Your assignment:
Starting at the first line of the entries below, please return exactly each line up to and including the one with "index dip: (1028, 719)"; pictures stay out.

Provided records:
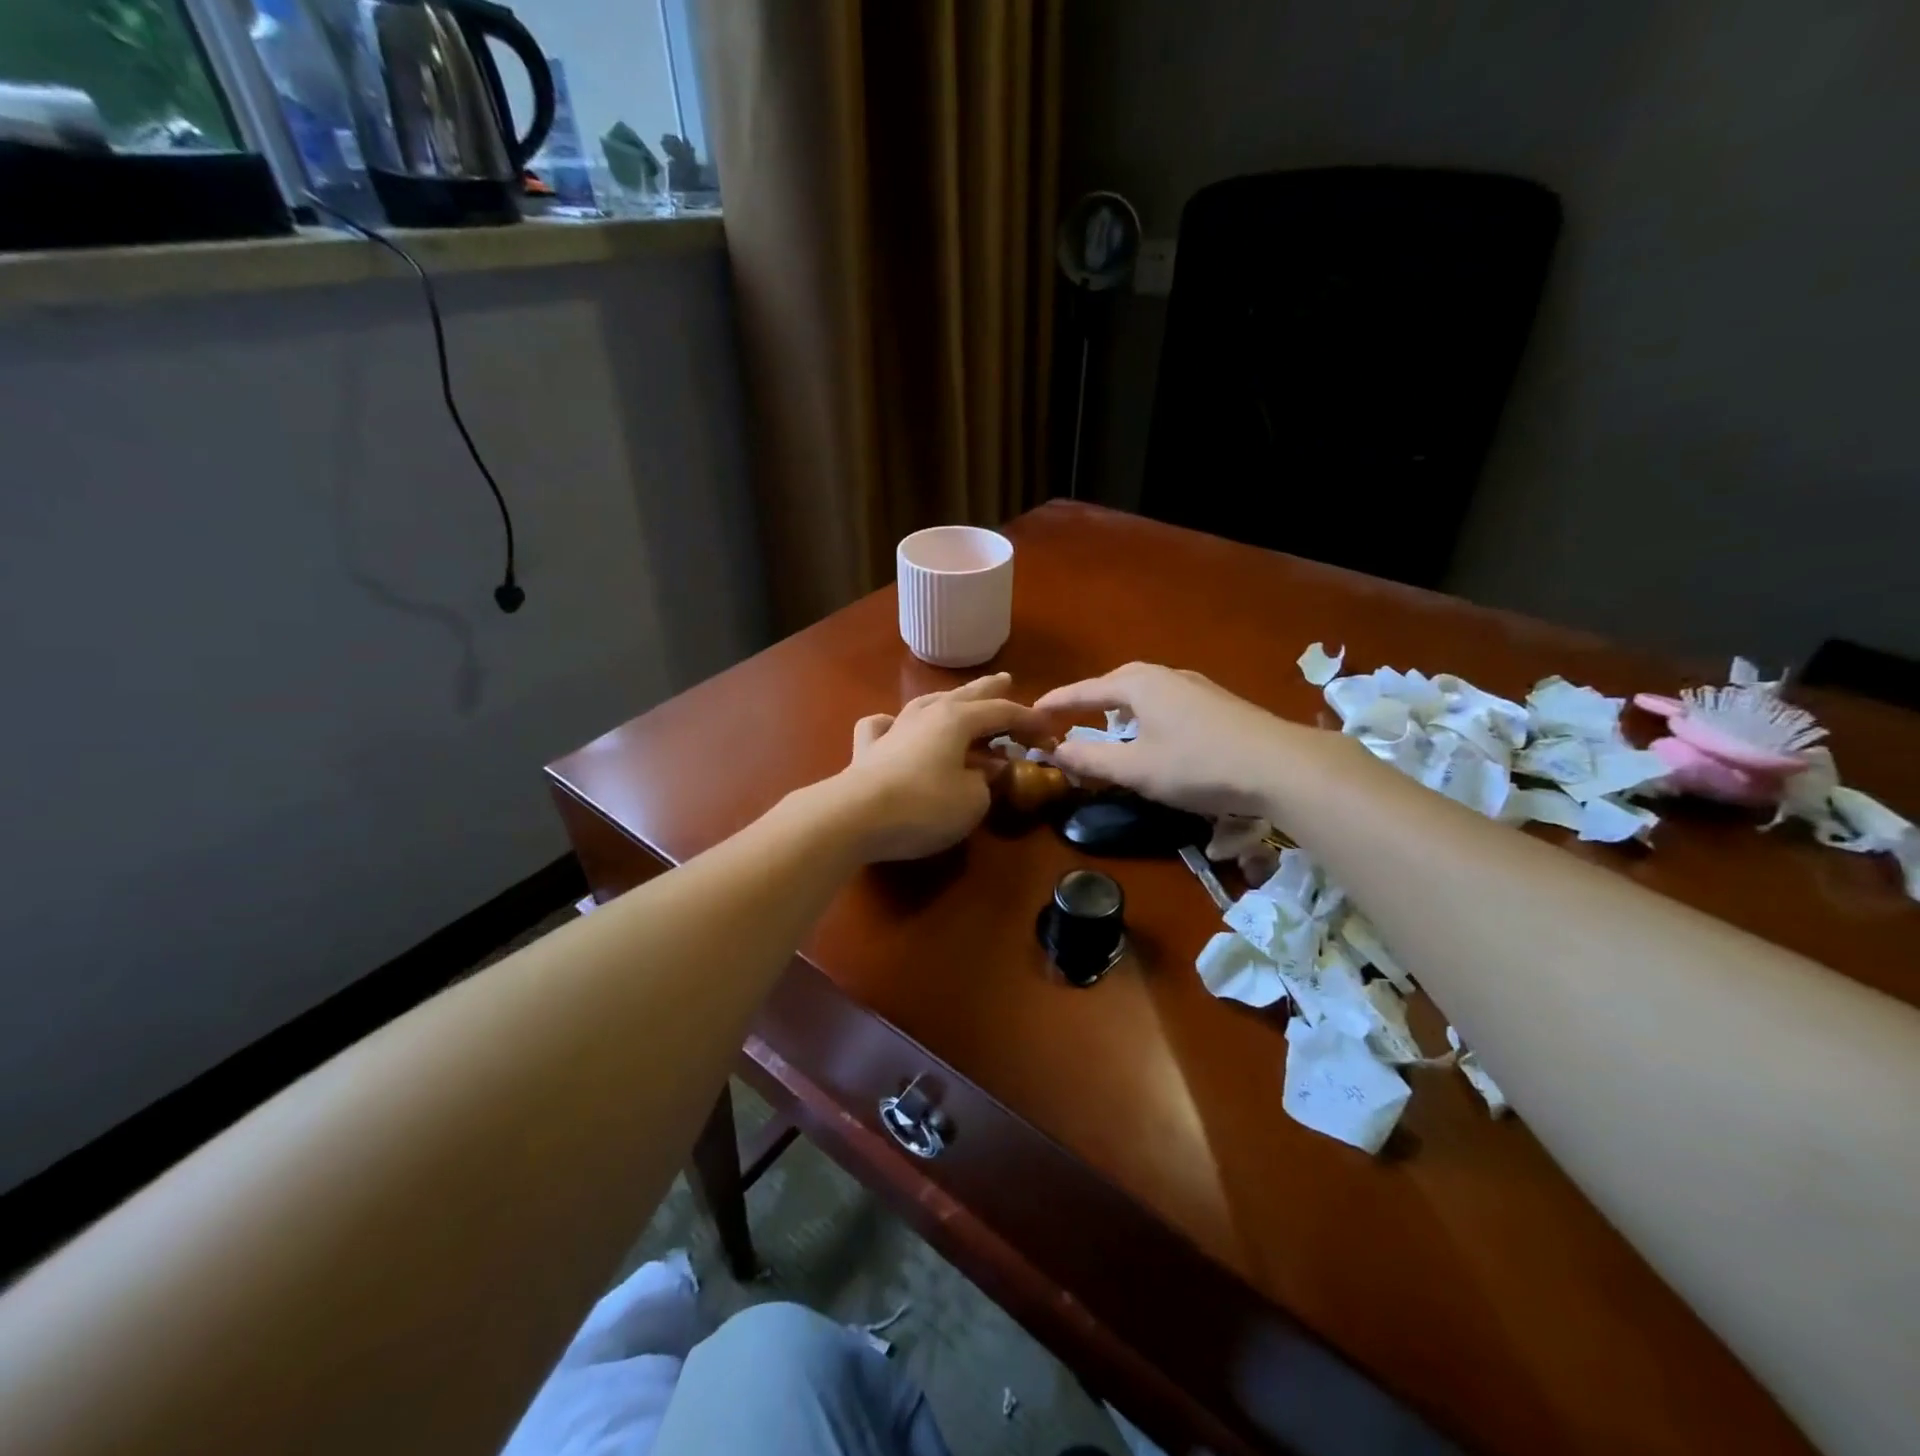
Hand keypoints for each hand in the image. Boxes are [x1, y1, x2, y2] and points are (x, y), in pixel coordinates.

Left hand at [831, 674, 1050, 861]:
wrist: (854, 817)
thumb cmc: (925, 806)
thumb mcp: (972, 800)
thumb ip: (986, 781)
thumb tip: (986, 770)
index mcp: (957, 720)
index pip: (1002, 713)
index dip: (1028, 719)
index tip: (1049, 728)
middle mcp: (925, 715)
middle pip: (964, 696)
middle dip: (989, 690)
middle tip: (1006, 679)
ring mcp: (893, 730)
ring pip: (925, 704)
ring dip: (947, 700)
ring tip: (958, 698)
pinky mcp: (866, 751)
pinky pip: (881, 726)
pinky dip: (892, 723)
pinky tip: (894, 724)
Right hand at [1037, 663, 1317, 817]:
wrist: (1281, 766)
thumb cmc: (1198, 765)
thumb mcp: (1136, 769)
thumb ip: (1091, 760)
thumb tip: (1054, 752)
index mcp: (1138, 684)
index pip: (1084, 690)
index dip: (1055, 703)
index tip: (1031, 712)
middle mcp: (1165, 675)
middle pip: (1114, 683)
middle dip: (1088, 700)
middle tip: (1065, 719)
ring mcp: (1195, 686)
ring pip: (1143, 691)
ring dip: (1118, 706)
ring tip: (1106, 725)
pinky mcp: (1217, 703)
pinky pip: (1165, 701)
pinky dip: (1145, 713)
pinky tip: (1153, 733)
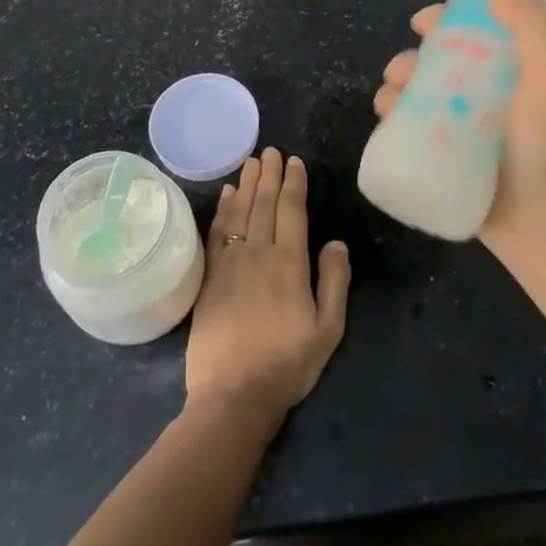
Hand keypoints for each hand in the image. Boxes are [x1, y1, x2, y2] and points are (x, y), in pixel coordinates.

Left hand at [186, 149, 350, 427]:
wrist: (232, 395)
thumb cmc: (287, 365)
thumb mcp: (327, 331)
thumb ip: (333, 283)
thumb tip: (335, 242)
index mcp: (289, 264)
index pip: (291, 211)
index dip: (293, 184)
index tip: (294, 162)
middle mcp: (257, 253)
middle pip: (263, 203)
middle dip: (269, 174)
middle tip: (271, 150)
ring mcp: (229, 263)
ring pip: (238, 212)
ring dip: (245, 184)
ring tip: (250, 161)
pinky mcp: (209, 276)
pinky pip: (217, 232)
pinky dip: (222, 209)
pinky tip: (226, 195)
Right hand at [372, 0, 545, 262]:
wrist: (535, 227)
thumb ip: (532, 28)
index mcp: (539, 59)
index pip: (541, 0)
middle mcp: (508, 78)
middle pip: (472, 32)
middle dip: (441, 22)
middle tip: (421, 25)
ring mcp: (476, 109)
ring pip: (434, 69)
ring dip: (408, 64)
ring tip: (396, 79)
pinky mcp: (450, 137)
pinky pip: (415, 108)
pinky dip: (395, 101)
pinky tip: (388, 108)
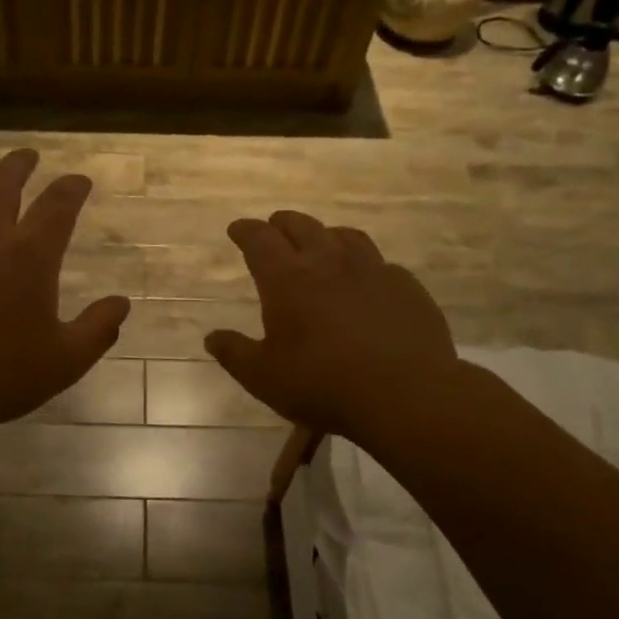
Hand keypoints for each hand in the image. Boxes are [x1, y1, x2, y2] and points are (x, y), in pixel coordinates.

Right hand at [204, 211, 459, 440]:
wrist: (405, 394)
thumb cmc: (322, 385)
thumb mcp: (263, 377)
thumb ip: (234, 353)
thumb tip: (212, 337)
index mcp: (287, 279)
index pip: (260, 240)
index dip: (245, 231)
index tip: (237, 229)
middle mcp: (328, 262)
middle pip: (302, 226)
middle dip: (282, 223)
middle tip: (273, 227)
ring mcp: (372, 270)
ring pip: (345, 236)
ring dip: (325, 234)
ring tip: (320, 242)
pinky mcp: (406, 286)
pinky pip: (380, 262)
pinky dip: (363, 263)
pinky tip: (365, 280)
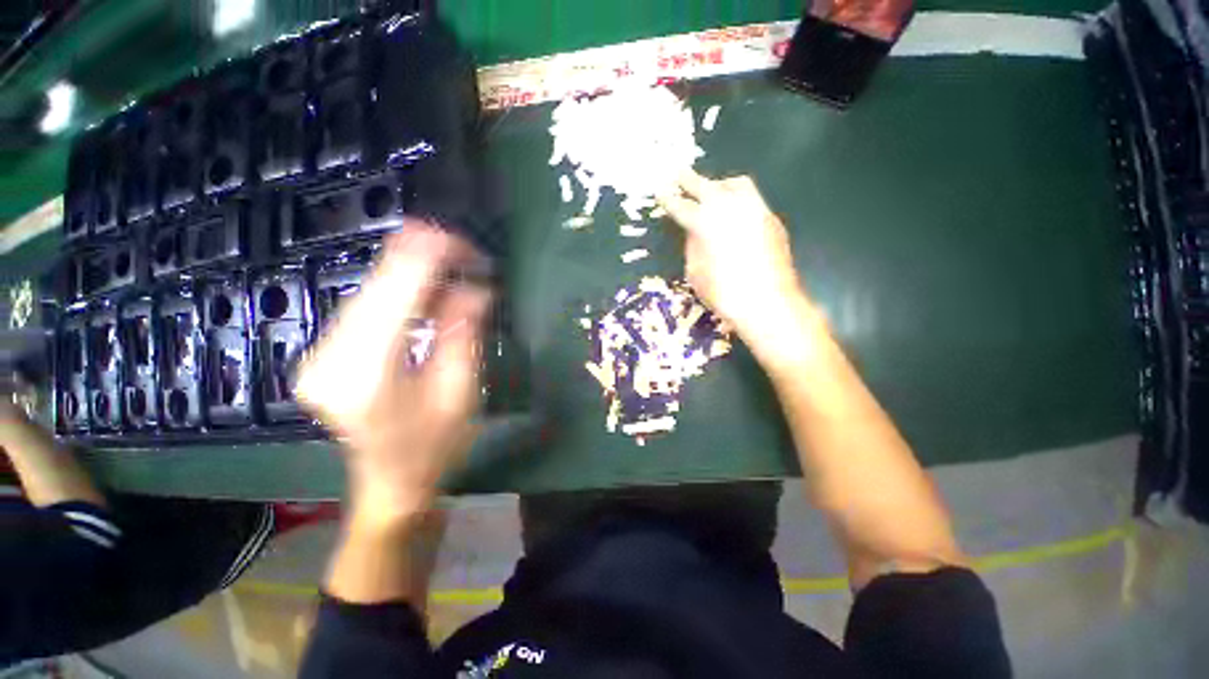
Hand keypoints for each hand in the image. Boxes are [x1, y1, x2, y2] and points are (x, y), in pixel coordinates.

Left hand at [296, 223, 490, 527]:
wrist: (391, 484)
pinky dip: (396, 288)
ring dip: (410, 270)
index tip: (461, 242)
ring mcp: (318, 354)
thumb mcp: (461, 391)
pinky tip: (424, 282)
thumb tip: (476, 286)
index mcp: (366, 373)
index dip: (427, 260)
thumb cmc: (434, 446)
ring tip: (451, 260)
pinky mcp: (324, 353)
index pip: (395, 296)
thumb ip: (463, 334)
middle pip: (374, 287)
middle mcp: (329, 357)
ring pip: (366, 292)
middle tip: (462, 247)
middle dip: (419, 258)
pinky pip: (364, 307)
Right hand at [657, 171, 807, 342]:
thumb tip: (695, 231)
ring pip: (735, 184)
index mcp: (704, 222)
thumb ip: (693, 245)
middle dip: (688, 180)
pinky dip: (739, 200)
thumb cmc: (723, 292)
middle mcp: (729, 207)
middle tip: (678, 176)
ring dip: (719, 184)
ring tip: (712, 190)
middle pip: (704, 186)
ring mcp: (754, 209)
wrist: (767, 302)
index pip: (680, 205)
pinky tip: (735, 213)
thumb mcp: (695, 271)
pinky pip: (752, 199)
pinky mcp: (771, 218)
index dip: (668, 199)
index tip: (660, 191)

The answer:
Hand keypoints for each hand in the image. Boxes are [x1, y1, x2, y2] and points are (x, y), in pixel coordinates.

Left hand at [831, 674, 1050, 861]:
wrist: (854, 817)
thumb cmc: (925, 806)
thumb mcp: (972, 800)
thumb ip: (986, 781)
thumb tip: (986, 770)
index mcp: (957, 720)
index pip: (1002, 713)
index dip: (1028, 719)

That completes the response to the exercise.